Problem statement ▸
Present the records below as a numbered list, one line per item, with blank lines omitted and the pictures left out.

(Stored data Opens)

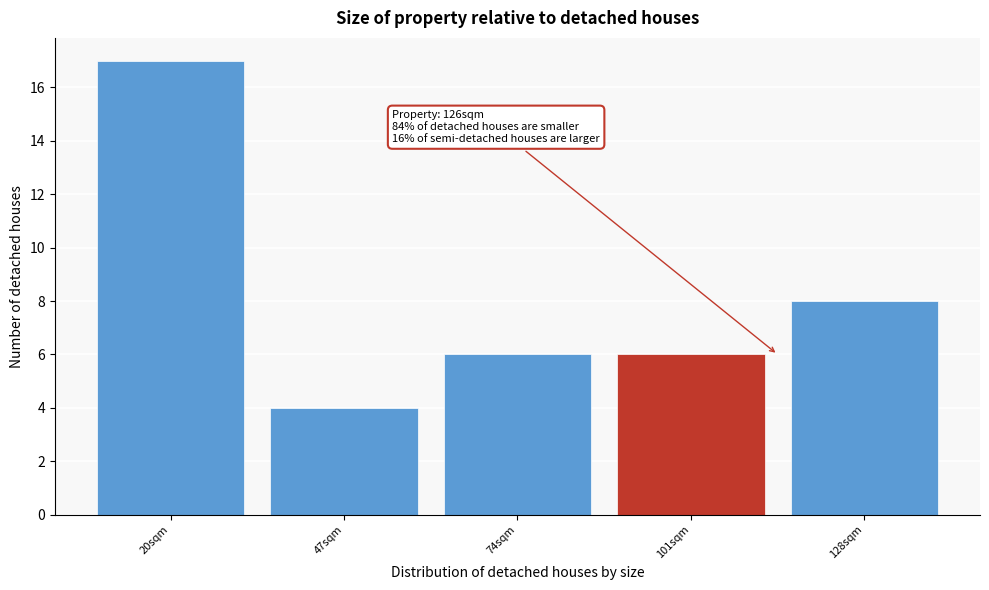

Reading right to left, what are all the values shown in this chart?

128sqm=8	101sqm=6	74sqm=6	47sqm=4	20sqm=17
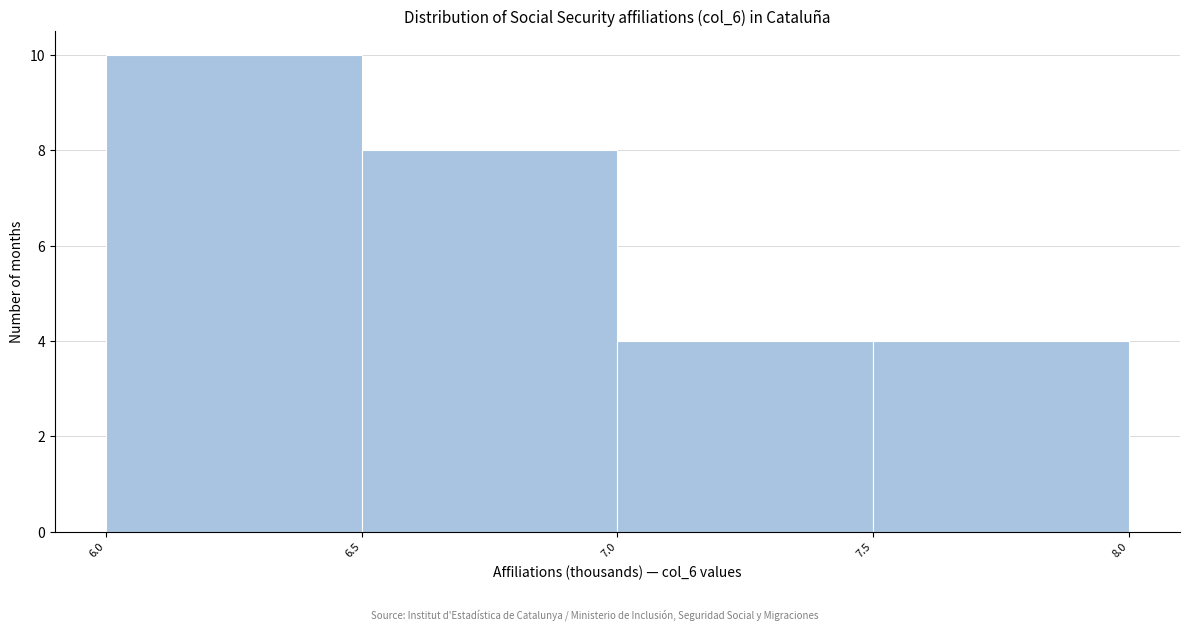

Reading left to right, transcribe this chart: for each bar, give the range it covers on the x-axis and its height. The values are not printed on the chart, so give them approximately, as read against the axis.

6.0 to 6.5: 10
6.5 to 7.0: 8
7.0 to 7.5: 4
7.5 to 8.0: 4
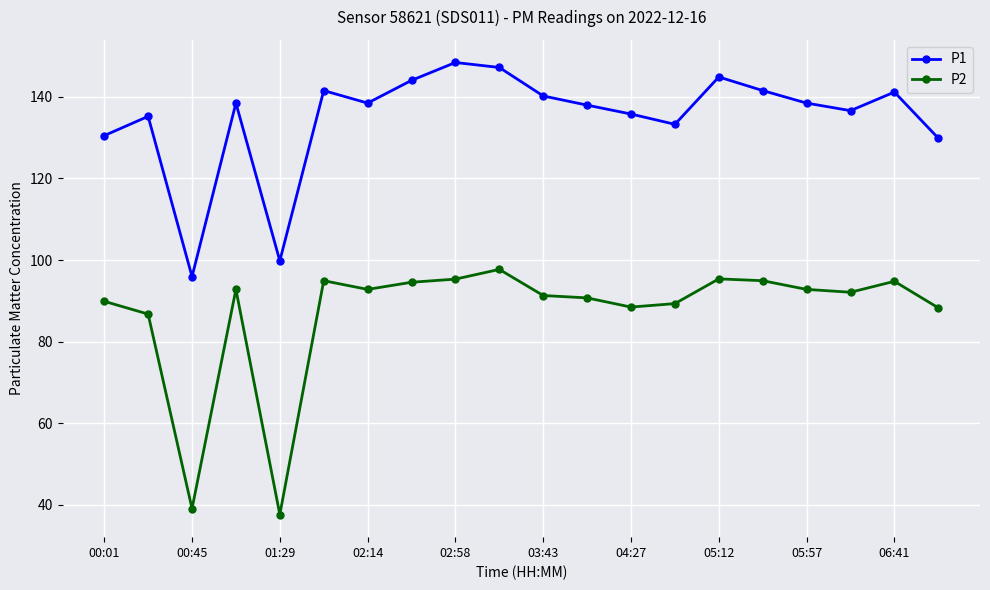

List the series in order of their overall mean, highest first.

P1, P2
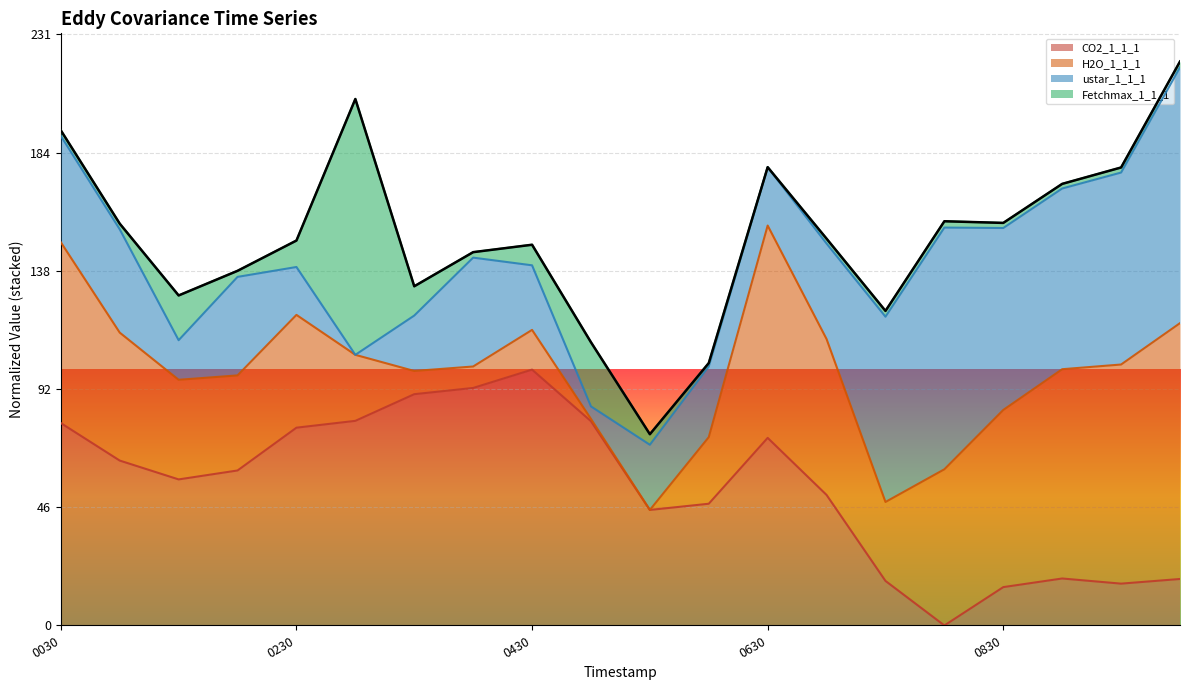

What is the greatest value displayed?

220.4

(Stored data Closes)

Written response ▸
1. Reading right to left, what are all the values shown in this chart?
2. 128sqm=8	101sqm=6	74sqm=6	47sqm=4	20sqm=17
3. Reading left to right, transcribe this chart: for each bar, give the range it covers on the x-axis and its height. The values are not printed on the chart, so give them approximately, as read against the axis.
4. 6.0 to 6.5: 10
5. 6.5 to 7.0: 8
6. 7.0 to 7.5: 4
7. 7.5 to 8.0: 4
8. List the series in order of their overall mean, highest first.
9. P1, P2
10. What is the greatest value displayed?
11. 220.4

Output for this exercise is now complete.